WORK REQUEST: In the records below, find the line that contains "left elbow: (101, 235)" and the line that contains "right ear: (343, 218)", then retype exactly those two lines and every line between them.

STUDY MATERIAL:
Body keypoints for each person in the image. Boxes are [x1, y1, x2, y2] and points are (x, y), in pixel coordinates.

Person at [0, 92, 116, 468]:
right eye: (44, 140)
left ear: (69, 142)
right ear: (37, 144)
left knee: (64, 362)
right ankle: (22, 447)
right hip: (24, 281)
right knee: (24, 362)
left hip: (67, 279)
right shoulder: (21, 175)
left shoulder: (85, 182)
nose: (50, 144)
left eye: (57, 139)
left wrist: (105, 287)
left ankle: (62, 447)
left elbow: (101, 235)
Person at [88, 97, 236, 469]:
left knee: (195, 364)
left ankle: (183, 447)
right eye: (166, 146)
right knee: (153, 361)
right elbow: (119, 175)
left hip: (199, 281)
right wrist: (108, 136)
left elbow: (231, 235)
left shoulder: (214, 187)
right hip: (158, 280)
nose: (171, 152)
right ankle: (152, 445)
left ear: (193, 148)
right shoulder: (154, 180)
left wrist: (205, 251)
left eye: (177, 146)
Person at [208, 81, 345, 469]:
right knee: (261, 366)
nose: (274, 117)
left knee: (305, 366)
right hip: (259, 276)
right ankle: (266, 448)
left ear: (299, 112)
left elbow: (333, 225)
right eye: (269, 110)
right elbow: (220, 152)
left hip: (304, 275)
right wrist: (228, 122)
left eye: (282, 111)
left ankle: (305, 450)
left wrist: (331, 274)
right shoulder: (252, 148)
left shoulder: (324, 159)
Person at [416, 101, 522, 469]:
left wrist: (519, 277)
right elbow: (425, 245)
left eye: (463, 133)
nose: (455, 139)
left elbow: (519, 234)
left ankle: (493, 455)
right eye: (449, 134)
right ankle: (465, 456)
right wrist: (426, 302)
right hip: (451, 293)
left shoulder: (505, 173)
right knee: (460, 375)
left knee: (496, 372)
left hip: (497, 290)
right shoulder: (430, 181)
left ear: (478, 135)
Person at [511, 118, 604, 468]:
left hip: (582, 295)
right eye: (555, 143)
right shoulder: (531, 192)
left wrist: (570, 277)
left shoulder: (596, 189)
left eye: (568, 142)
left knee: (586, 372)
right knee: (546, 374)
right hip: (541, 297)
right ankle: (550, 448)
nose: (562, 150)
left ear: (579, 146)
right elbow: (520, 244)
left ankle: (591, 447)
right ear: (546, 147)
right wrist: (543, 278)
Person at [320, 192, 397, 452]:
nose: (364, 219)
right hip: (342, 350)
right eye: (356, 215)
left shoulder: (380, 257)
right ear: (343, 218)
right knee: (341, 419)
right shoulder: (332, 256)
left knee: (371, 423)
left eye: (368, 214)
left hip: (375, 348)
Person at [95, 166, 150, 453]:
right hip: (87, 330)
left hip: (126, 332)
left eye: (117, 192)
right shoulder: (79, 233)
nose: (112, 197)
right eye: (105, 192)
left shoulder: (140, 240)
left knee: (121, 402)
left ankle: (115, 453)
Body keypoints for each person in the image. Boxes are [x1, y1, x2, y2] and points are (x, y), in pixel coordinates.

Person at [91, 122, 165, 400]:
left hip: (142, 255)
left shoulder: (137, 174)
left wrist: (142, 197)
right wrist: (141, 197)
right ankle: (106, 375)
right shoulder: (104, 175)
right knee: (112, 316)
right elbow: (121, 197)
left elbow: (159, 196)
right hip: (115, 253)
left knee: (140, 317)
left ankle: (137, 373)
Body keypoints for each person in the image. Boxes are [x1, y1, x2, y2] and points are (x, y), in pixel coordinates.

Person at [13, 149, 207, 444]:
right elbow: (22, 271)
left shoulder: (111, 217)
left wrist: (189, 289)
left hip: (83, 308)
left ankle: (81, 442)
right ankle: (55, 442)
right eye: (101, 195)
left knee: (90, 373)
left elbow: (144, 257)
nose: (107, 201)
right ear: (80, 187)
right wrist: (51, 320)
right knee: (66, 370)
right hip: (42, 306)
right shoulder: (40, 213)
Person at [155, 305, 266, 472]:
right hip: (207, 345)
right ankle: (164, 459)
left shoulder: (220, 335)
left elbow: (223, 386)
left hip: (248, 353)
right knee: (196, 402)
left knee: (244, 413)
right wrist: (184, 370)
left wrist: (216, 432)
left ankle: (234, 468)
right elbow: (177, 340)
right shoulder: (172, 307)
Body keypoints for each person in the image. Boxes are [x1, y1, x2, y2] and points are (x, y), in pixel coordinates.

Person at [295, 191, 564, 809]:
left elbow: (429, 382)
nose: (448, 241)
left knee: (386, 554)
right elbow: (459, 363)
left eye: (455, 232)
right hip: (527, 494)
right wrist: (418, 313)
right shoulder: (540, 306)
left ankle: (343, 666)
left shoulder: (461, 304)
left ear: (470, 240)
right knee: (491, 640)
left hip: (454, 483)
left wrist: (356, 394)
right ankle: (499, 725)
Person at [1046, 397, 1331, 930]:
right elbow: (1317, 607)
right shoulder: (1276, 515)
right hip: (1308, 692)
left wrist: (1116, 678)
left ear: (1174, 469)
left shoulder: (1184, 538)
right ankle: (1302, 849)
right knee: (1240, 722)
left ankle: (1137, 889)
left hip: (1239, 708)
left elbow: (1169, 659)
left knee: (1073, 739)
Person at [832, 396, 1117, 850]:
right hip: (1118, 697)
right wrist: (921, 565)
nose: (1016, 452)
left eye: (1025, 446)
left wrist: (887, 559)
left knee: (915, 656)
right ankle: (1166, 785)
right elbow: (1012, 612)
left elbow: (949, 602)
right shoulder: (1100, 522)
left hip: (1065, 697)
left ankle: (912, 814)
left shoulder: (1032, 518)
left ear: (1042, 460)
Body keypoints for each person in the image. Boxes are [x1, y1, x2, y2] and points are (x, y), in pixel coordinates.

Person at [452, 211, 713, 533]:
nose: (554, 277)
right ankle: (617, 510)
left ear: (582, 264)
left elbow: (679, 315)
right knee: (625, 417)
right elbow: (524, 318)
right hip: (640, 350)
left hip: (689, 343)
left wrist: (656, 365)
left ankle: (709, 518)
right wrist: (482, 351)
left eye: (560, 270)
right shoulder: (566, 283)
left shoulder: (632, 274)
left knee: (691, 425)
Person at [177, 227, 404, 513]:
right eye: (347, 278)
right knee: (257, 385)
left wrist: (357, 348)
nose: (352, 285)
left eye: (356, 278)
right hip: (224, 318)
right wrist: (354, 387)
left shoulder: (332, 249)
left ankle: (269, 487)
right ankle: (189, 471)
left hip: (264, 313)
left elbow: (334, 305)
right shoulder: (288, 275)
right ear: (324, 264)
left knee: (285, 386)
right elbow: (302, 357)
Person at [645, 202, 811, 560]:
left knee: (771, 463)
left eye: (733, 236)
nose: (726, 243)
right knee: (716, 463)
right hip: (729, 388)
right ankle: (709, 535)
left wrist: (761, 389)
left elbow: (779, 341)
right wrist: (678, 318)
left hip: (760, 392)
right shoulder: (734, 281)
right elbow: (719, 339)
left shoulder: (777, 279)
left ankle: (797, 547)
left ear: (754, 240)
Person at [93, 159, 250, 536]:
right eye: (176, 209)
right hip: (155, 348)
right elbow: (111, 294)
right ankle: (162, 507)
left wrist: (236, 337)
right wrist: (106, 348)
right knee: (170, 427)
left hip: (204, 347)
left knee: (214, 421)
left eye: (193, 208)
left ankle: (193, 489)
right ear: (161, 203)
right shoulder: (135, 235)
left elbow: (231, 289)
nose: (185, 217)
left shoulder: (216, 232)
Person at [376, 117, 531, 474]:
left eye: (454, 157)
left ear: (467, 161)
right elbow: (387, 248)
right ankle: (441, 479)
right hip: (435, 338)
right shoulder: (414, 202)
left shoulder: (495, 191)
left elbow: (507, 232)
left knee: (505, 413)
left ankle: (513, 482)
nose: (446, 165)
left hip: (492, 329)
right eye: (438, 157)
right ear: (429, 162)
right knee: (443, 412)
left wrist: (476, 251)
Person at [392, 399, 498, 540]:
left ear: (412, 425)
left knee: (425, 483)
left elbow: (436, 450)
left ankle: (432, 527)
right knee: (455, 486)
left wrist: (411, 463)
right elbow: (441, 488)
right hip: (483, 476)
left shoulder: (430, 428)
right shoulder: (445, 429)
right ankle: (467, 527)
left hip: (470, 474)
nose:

OUTPUT FOR THIS TASK:
left elbow: (101, 235)
Person at [88, 97, 236, 469]:
left knee: (195, 364)
left ankle: (183, 447)
right eye: (166, 146)
right knee: (153, 361)
right elbow: (119, 175)
left hip: (199, 281)
right wrist: (108, 136)
left elbow: (231, 235)
left shoulder: (214, 187)
right hip: (158, 280)
nose: (171, 152)
right ankle: (152, 445)
left ear: (193, 148)
right shoulder: (154, 180)
left wrist: (205, 251)
left eye: (177, 146)
Person at [208, 81, 345, 469]:
right knee: (261, 366)
nose: (274, 117)
left knee: (305, 366)
right hip: (259, 276)
right ankle: (266, 448)
left ear: (299, 112)
left elbow: (333, 225)
right eye: (269, 110)
right elbow: (220, 152)
left hip: (304, 275)
right wrist: (228, 122)
left eye: (282, 111)
left ankle: (305, 450)
left wrist: (331, 274)
right shoulder: (252, 148)
left shoulder: (324, 159)
Person at [416, 101, 522, 469]:
left wrist: (519, 277)
right elbow: (425, 245)
left eye: (463, 133)
nose: (455, 139)
left elbow: (519, 234)
left ankle: (493, 455)
right eye: (449, 134)
right ankle: (465, 456)
right wrist: (426, 302)
right hip: (451, 293)
left shoulder: (505, 173)
right knee: (460, 375)
left knee: (496, 372)
left hip: (497, 290)
right shoulder: (430, 181)
left ear: (478, 135)
Person at [511, 118, 604, 468]:
left hip: (582, 295)
right eye: (555, 143)
right shoulder: (531, 192)
left wrist: (570, 277)
left shoulder: (596, 189)
left eye: (568, 142)
left knee: (586, 372)
right knee: (546, 374)
right hip: (541, 297)
right ankle: (550, 448)
nose: (562, 150)
left ear: (579, 146)
right elbow: (520, 244)
left ankle: (591, 447)
right ear: (546, 147)
right wrist: (543, 278)
Person at [320, 192, 397, 452]:
nose: (364, 219)
right hip: (342, 350)
right eye: (356, 215)
left shoulder: (380, 257)
right ear: (343, 218)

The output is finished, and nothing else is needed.